I looked at some of the most heavily traded tech stocks to identify buy ideas. My list includes an internet television provider from China, a social networking Internet platform, a broadcasting satellite radio system, and a professional social media network company. These stocks were chosen because they are emerging leaders, in the tech space and have witnessed twice their average daily volumes this month when compared to last month. Here is my analysis:
Youku.com, Inc. (NYSE:YOKU)
YOKU has an unattractive debt to equity ratio of 2.13, which is higher than its competitors, Baidu, Inc. (NASDAQ:BIDU) and Sohu.com, Inc. (NASDAQ:SOHU) which have a debt to equity ratio of 1.02 and zero, respectively. In addition, YOKU has a poor return on equity of -28.71% compared to BIDU at 53.58% and SOHU at 21.14%, respectively. Currently, YOKU and its competitors are not offering any dividends to its shareholders.
However, BIDU and SOHU are showing increases in their earnings, whereas, YOKU remains stable and trading lower than its peak of around $64 per share back in April. Moreover, YOKU has a lower gross margin of 32.15% compared to BIDU at 80.51% and SOHU at 73.59%, respectively. Furthermore, YOKU is trailing behind in market share compared to its competitors. However, Youku has expanded its online video beyond the web with a new desktop client and smart remote, which enable users to watch high quality professional content across multiple Internet enabled devices from desktops to Android mobile phones.
This is great news for the company to help increase its price to sales ratio. However, due to the fluctuation in the stock, the company does not seem to show strength in its price earning appreciation because the company’s 5 year price earning to growth (PEG) is -3.31 compared to its competitors, BIDU at 0.90 and SOHU at 0.71, respectively.
Renren, Inc. (NYSE:RENN) –RENN is expected to increase its share price, with a one year target estimate of around $8.53 per share. Currently, RENN and its competitors, Baidu, Inc. and Sina Corp. (NASDAQ:SINA) do not offer any dividends to its shareholders. Moreover, RENN has no debt, compared to its competitors BIDU and SINA with debt to equity ratios of 2.13 and 1.02, respectively.

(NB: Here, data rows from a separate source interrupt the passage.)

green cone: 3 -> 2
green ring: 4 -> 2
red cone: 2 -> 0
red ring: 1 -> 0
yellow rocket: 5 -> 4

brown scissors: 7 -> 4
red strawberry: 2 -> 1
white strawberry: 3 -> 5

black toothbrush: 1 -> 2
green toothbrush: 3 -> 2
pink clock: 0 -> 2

In addition, RENN has an attractive gross margin of 79.37%, whereas, BIDU and SINA have a gross margin of 80.51% and 57.10%, respectively. Furthermore, RENN has just announced an acquisition of online video site, 56.com, which will help increase sales and users to its site. Moreover, RENN has an attractive price to sales ratio of 17.65, which makes it a good buy for a price earning appreciation investment.
Sirius XM Radio Inc. (NASDAQ:SIRI) - SIRI has an attractive gross margin of 61.79% over its competitors, Cumulus Media Inc. (NASDAQ:CMLS) and Westwood One Inc. (NASDAQ:WWON) with 40.90% and 3.10%, respectively. Moreover, SIRI and Subaru of America announced in early October that Subaru will offer satellite radio on all models beginning with the 2012 model year vehicles. Moreover, all 2012 model year Legacy and Outback Limited models will come standard with factory installed satellite radio. The joint venture will help to increase the revenue for SIRI and increase its price to sales ratio, which is currently at 2.01 compared to its competitors, CMLS at 1.29 and WWON at 0.58, respectively. Moreover, revenue for SIRI is expected to increase at 6.40% and price earning to growth within the next 5 years is expected to increase at 0.84.

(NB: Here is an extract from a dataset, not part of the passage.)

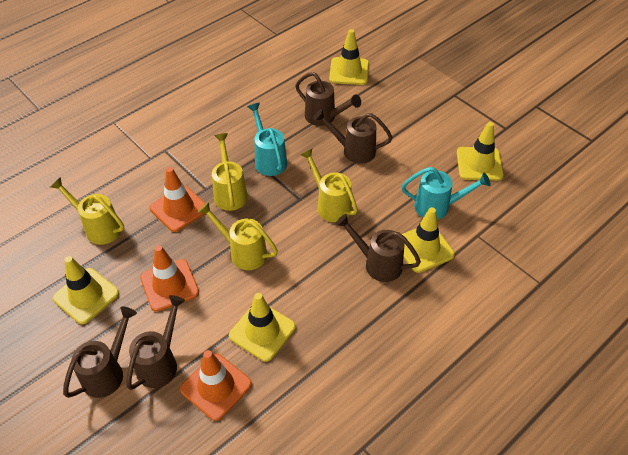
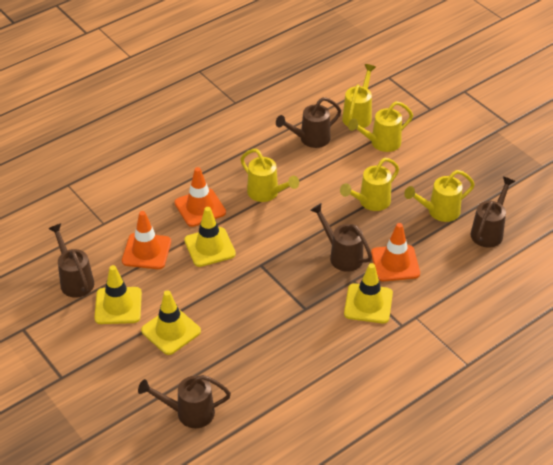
turquoise watering can: 2 -> 0
yellow traffic cone: 5 -> 4
yellow watering can: 4 -> 5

Currently, the company does not offer any dividends to its shareholders. Moreover, the price earning to growth ratio may not increase quicker than anticipated largely due to new vehicle models providing adapters for the iPod and MP3 players, which allow consumers to sync downloaded music to their vehicle’s radio system. Therefore, due to the other popular brand vehicles offering an alternative to satellite radio such as synchronizing downloaded music from an iPod and an MP3 player, the sales may not be significant to increase SIRI’s market share. Thus, SIRI would not be considered a good investment for price earning appreciation.
LinkedIn Corporation (NYSE:LNKD) – LNKD shows an attractive price earnings to growth ratio with five years of 43.34. Moreover, LNKD’s revenue growth is expected to increase 120.50% with a price earnings ratio of 427.26. The company is currently not paying any dividends to its shareholders. Furthermore, LNKD has a zero debt to equity ratio and a good return on equity ratio of 8.47%.
In addition, LNKD has an attractive gross margin of 82.74%. Moreover, LNKD has no competitors on the open market, but the LNKD has one growing competitor, Viadeo, which is based out of Europe. LKND currently has over 90 million users compared to Viadeo with over 35 million users. Moreover, Viadeo is expanding its business into the United States where it plans to open an office in San Francisco, California.
Disclosure: I have no positions in any stocks mentioned, and no plans to initiate any positions within the next 72 hours.